In Brasile, ad esempio, questi popoli rappresentano l’1 per cento della
popolazione totale, ma sono il principale attore collettivo contro il
cambiamento climatico e per la conservazione della vita, nonché un soggetto
collettivo in grado di sfidare il sistema con una tale forza che le classi
dominanti lo considerano un nemico da sconfiggere.
Il terzo insegnamento, in questa lista, riguarda la scala, come ci insegna
Fernand Braudel. Il capitalismo è figlio della grande scala; ha potuto
spalancare le ali solo con la conquista dell’America che ha spalancato le porte
del mercato globale. Il capitalismo può essere arginato e tenuto a freno
soltanto su piccola scala, quella della comunità, del villaggio.
La fabbrica, con migliaia di lavoratori, e la campagna, con migliaia di ettari
di monocolture, devono essere gestite da specialisti, poiché le comunità non
possono controllare la massa. Questi personaggi, una volta arrivati al potere
statale, saranno i nuovi borghesi. In ogni caso, sono un ostacolo ai
cambiamenti, come dimostrano le lotte del ventesimo secolo.

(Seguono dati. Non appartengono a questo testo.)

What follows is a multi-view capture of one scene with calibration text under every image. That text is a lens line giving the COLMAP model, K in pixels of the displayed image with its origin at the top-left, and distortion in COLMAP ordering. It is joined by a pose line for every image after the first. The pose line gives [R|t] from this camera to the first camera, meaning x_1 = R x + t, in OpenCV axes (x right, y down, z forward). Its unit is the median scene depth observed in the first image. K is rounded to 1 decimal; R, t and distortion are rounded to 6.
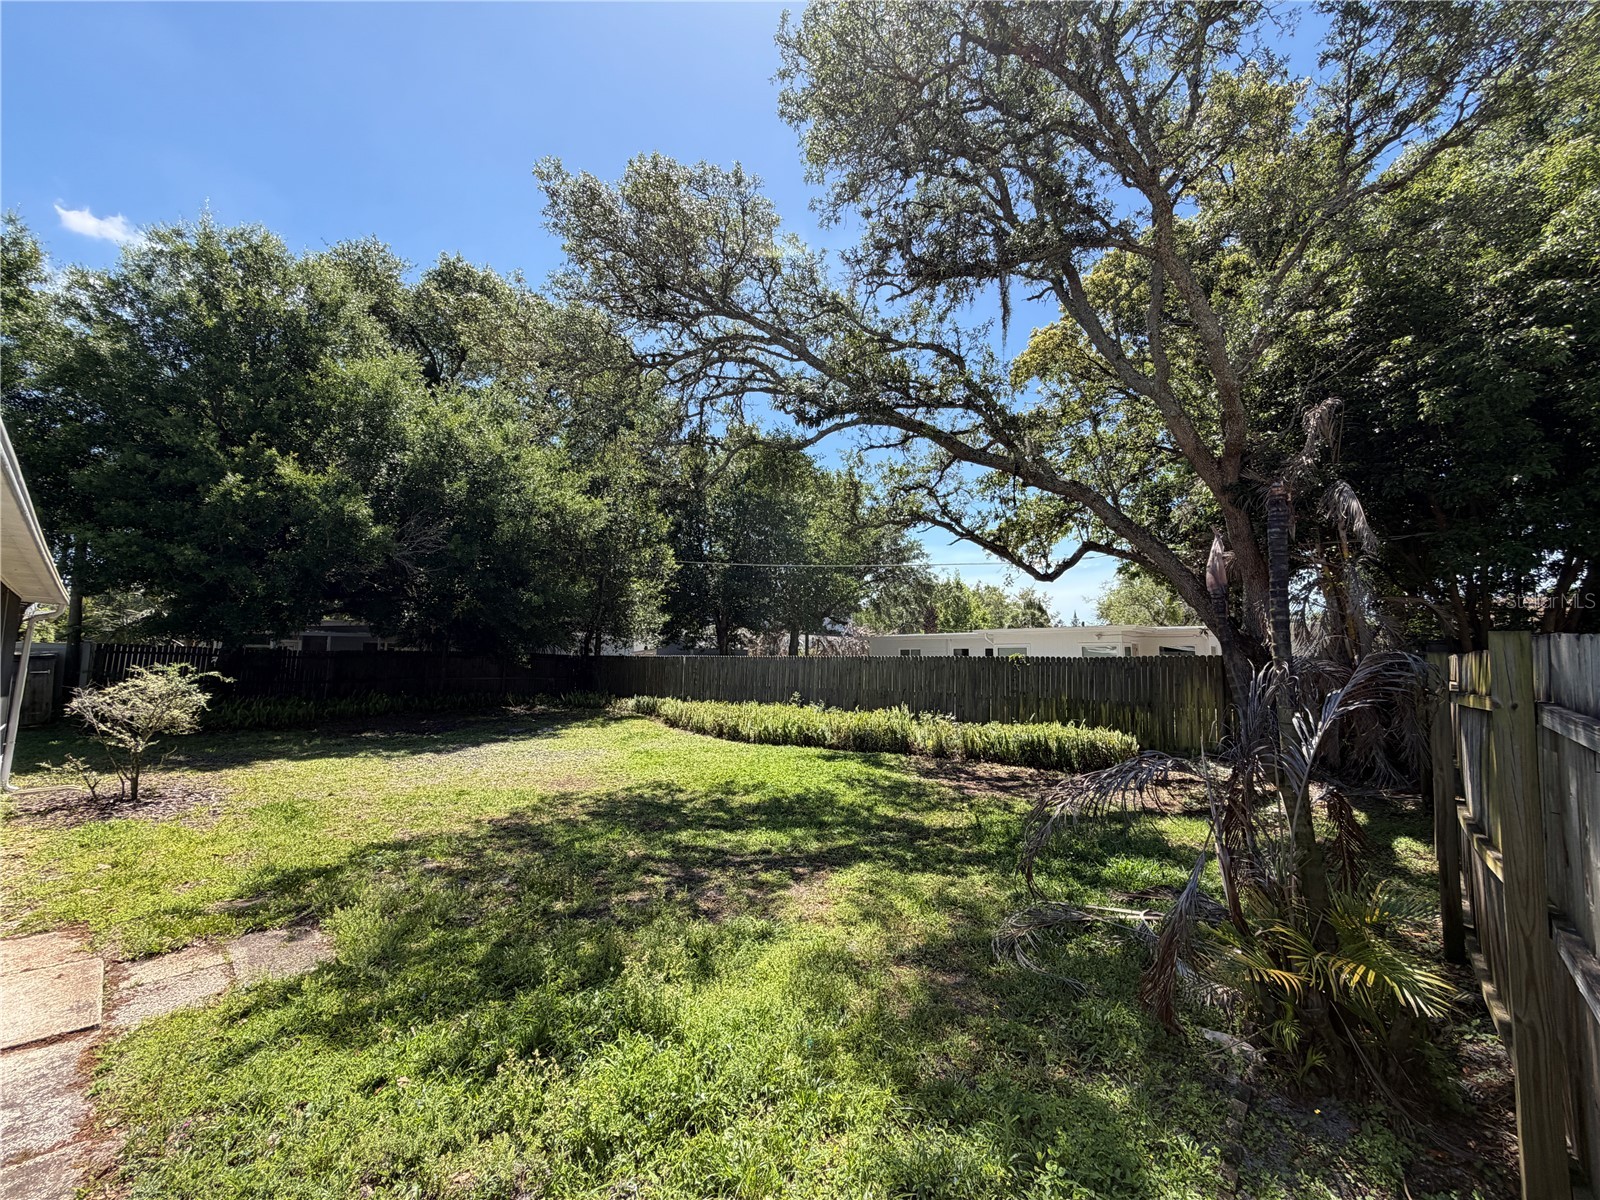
lens RADIAL K [[637.9, 0, 803.6], [0, 637.9, 601.4], [0, 0, 1]] dist [0.003979, -0.000074]
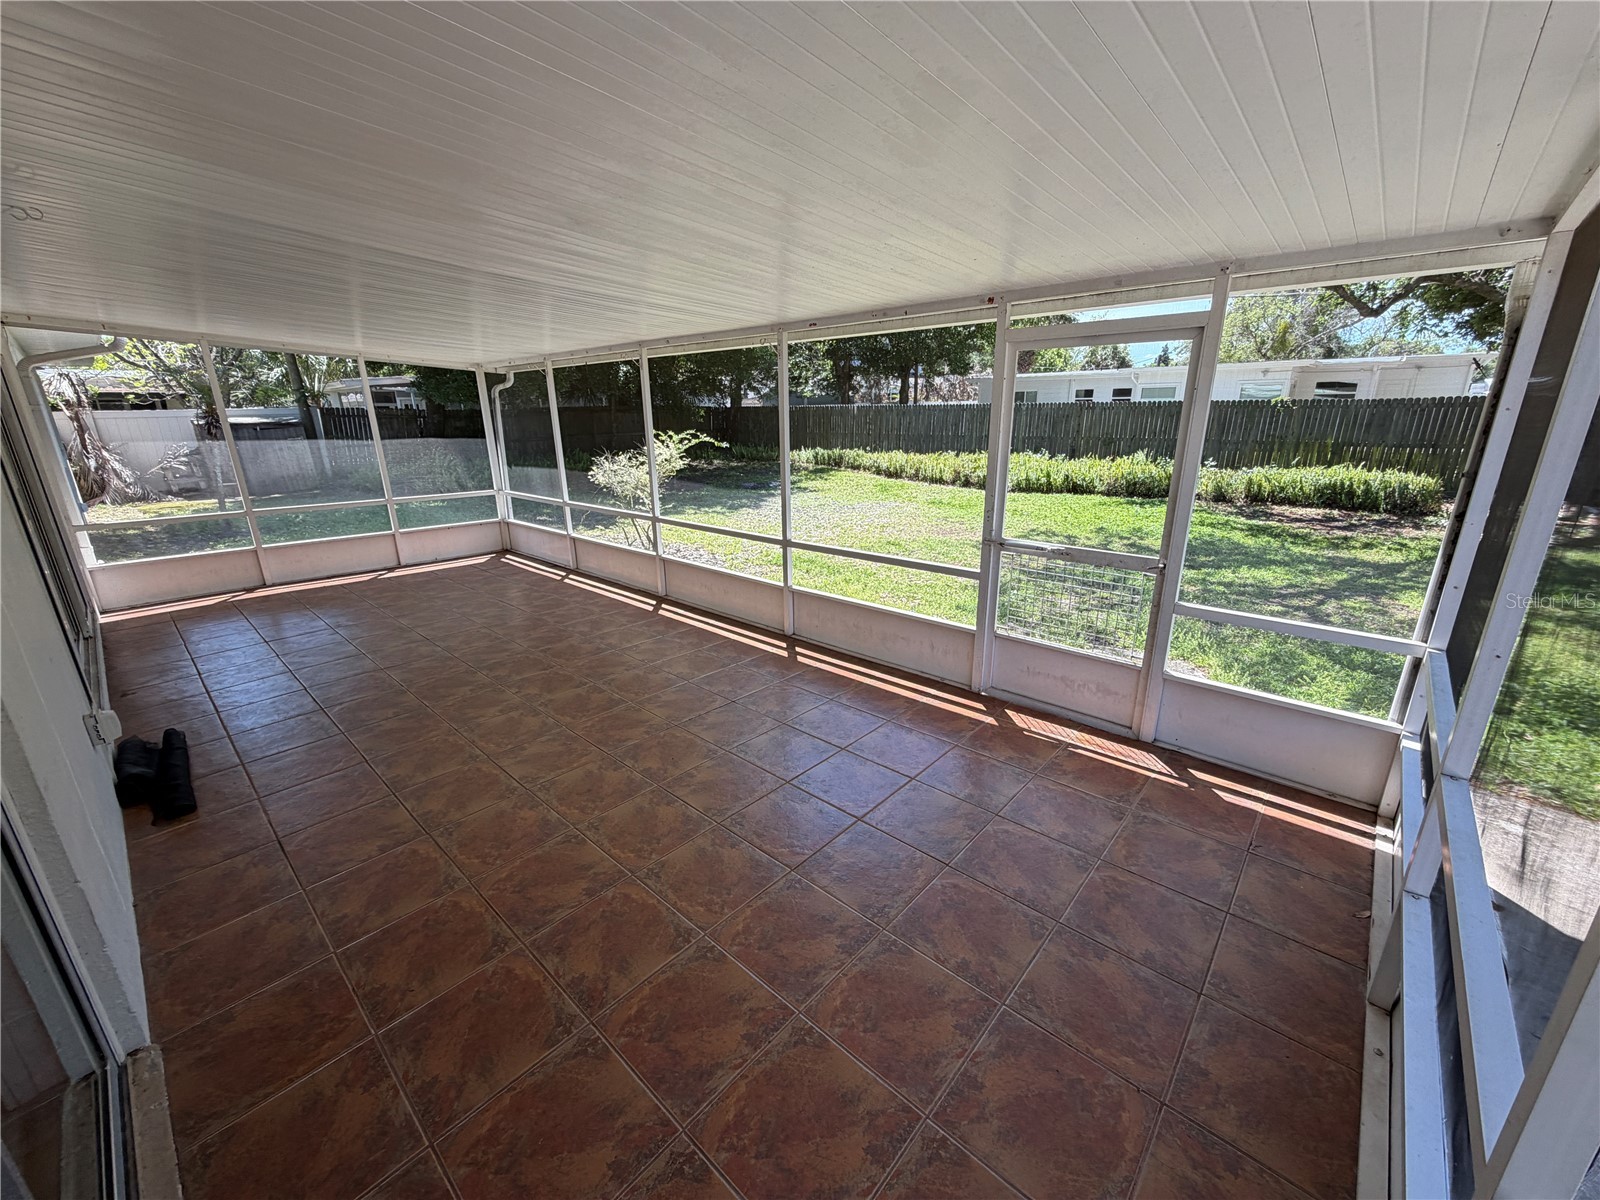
lens RADIAL K [[637.9, 0, 796.8], [0, 637.9, 606.0], [0, 0, 1]] dist [0.003979, -0.000074]
pose [[0.999518, -0.013571, -0.027938, -0.428658], [0.023268, 0.923004, 0.384085, -0.017862], [0.020574, -0.384550, 0.922875, -0.054395]]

Questa è una svolta della storia. Di fronte alle nebbie
che ci circondano nella tempesta, solo l’etica e una lettura accurata della
storia e del presente possono illuminare il cammino dei popoli.
Fonte: “El rechazo al empleo, en el centro de la crisis”,
in La Jornada, 05/11/2021.
Traduzione a cura di Camminardomandando.